Sep 11–Oct 18, 2020
Errata
Ariella Aïsha Azoulay, New Red Order and others, organized by Anselm Franke
Exhibition
Sep 11–Oct 18, 2020
Current forms of action against structural violence reveal massive fault lines in how modern and imperial histories are being remembered and mobilized. While statues celebrating slaveholders are torn down in one place, other places witness the uncanny reconstruction of imperial symbols and the corresponding political imaginary.
This inevitable shift in perspective on the modern era—starting from the European Renaissance and early colonial capitalism—is the common ground of the projects presented in the exhibition Errata.
Errata is a title borrowed from a larger project by the theorist and filmmaker Ariella Aïsha Azoulay. Her work focuses on the violence of imperial boundary making and suggests a hitherto underrecognized relationship between documented cultural artifacts and undocumented migrants. The part of the work presented at HKW is an archive of what she calls “Imperial Publications,” which refers to the entanglement of museum collections with extractive violence. Azoulay describes her work as an intervention into the imperial grammar of photographic archives and as a series of “rehearsals” in non-imperial modes of literacy, addressing the politics of restitution and repair.

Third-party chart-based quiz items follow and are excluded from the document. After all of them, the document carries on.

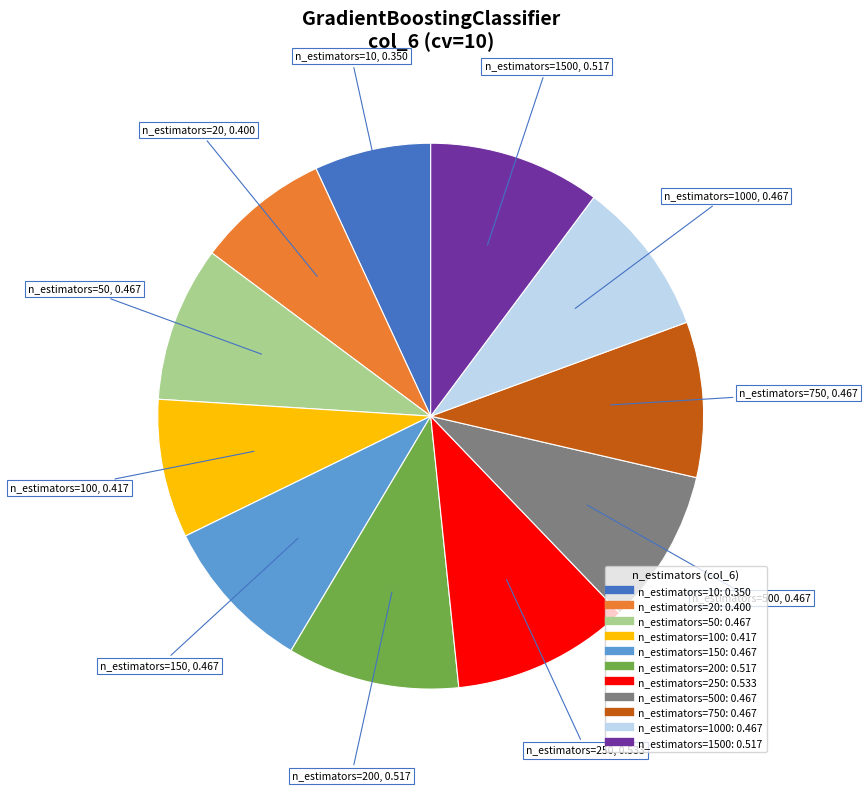

Is there any slice that represents more than half of the pie?

No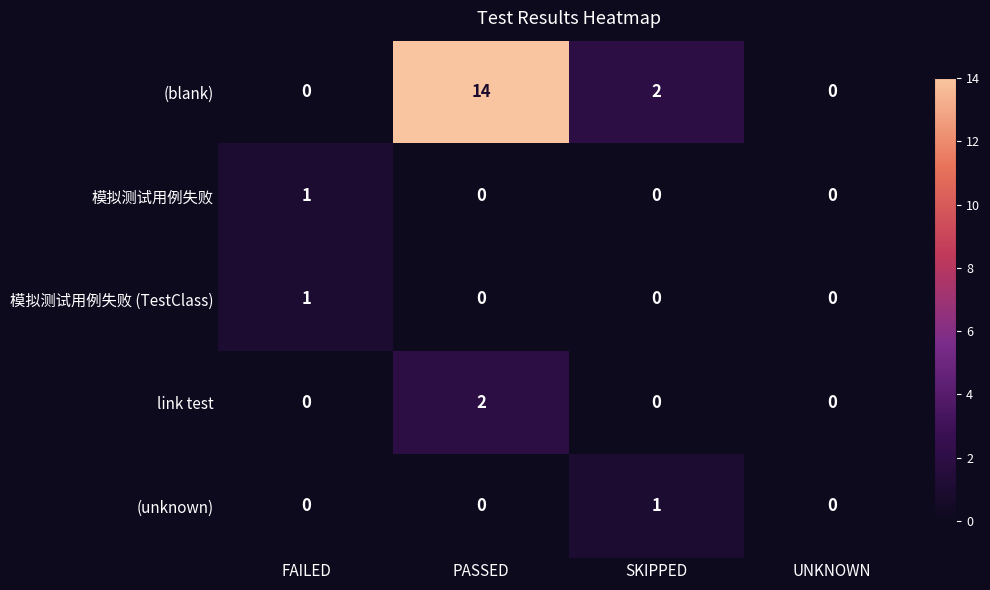

Reading right to left, what are all the values shown in this chart?

(blank): 0	2	14	0
模拟测试用例失败: 0	0	0	1
模拟测试用例失败 (TestClass): 0	0	0	1
link test: 0	0	2	0
(unknown): 0	1	0	0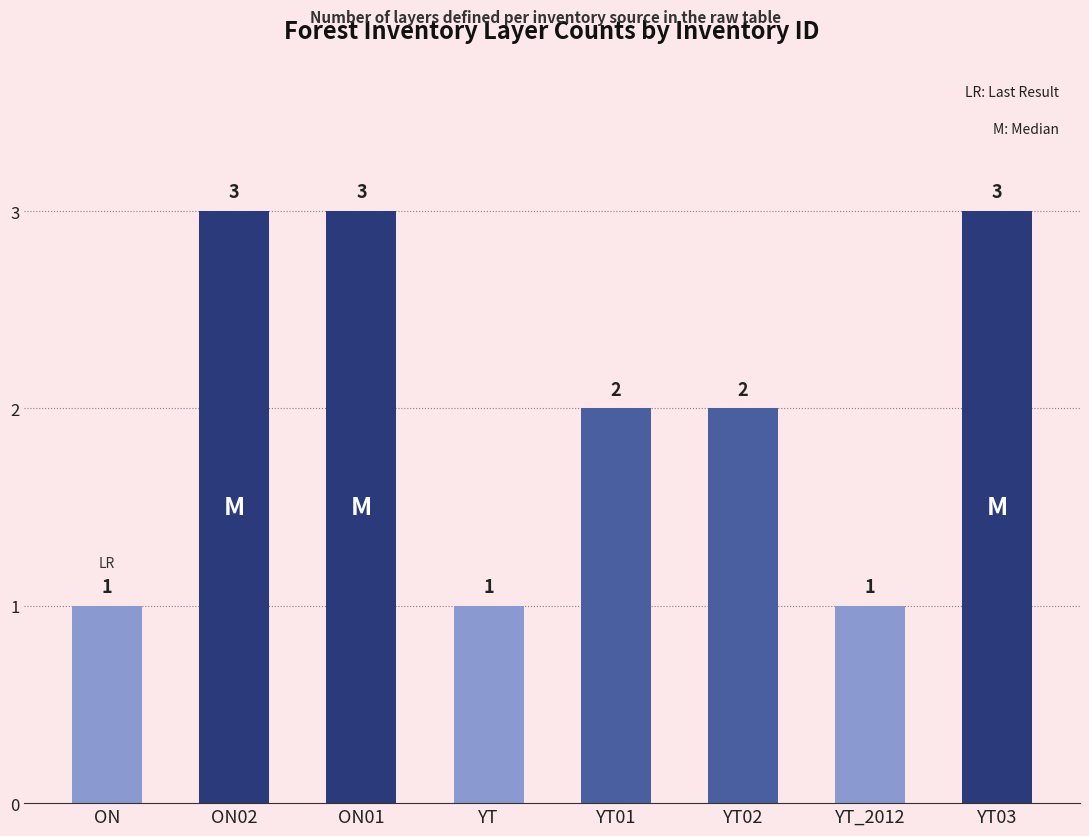

What position from the left is YT03?

8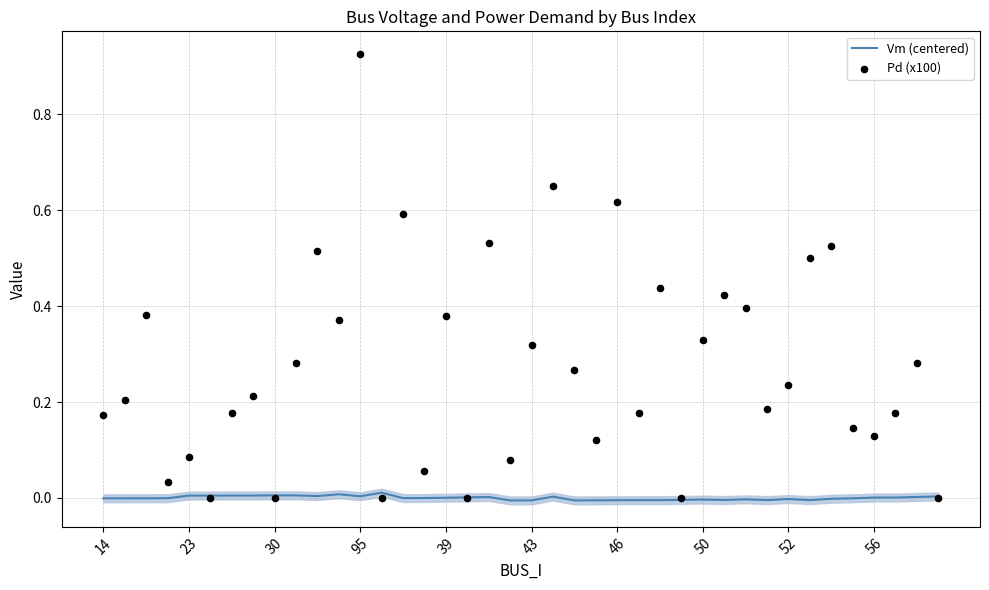

At how many categories does at least one series exceed 0?

39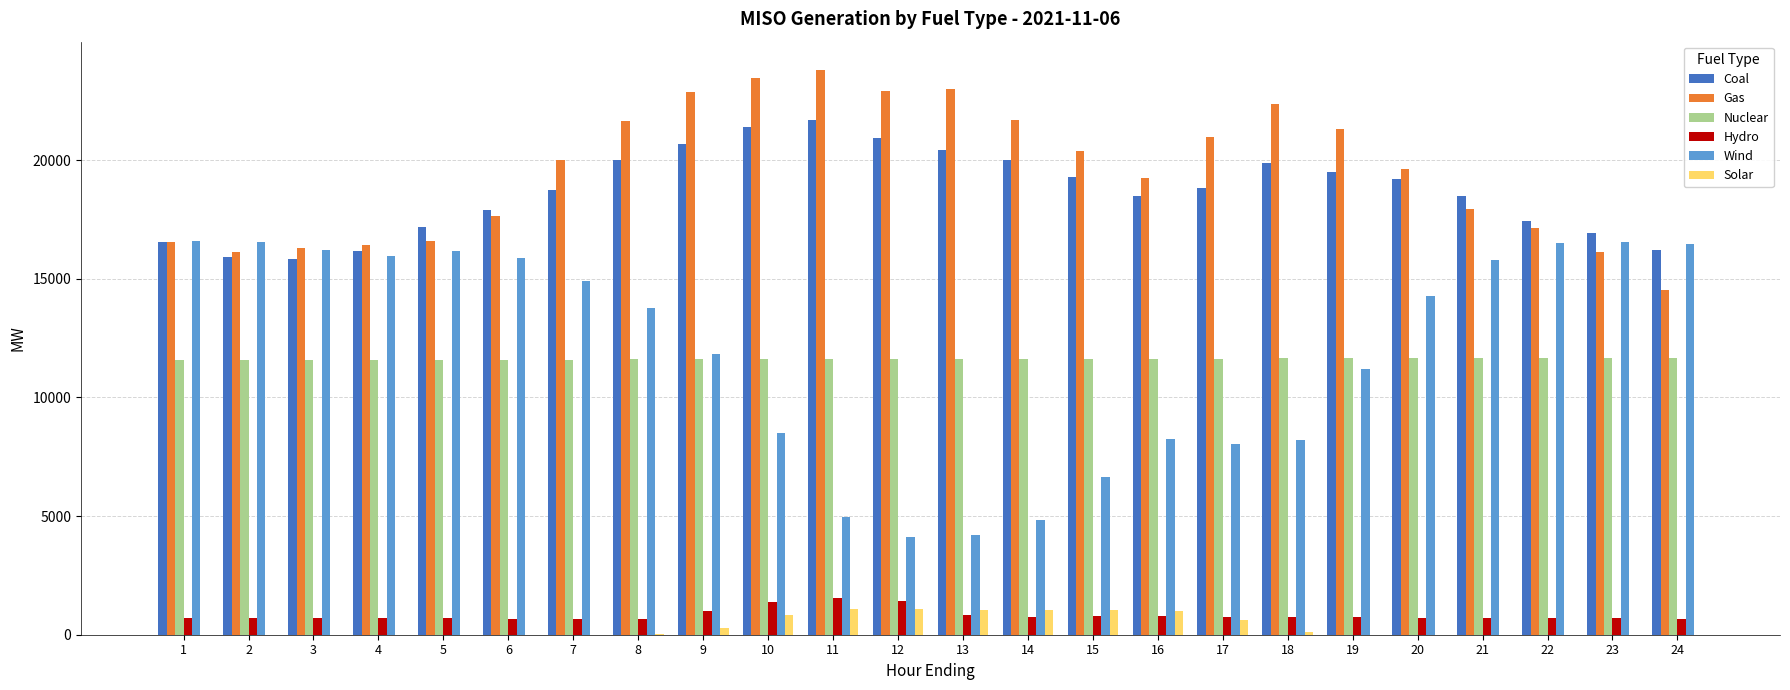

Is it true that Coal equals 19990.8 at 14?

True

The video Never Settle, by New Red Order (NRO) presents itself as a recruitment campaign for a public secret society, which simultaneously satirizes and sincerely engages with solidarity and the desire for Indigenous epistemologies. NRO’s video, Culture Capture: Crimes Against Reality, morphs monuments into metastasizing flesh via ritualized photogrammetric capture and virtual manipulation, clearing space for Indigenous futures.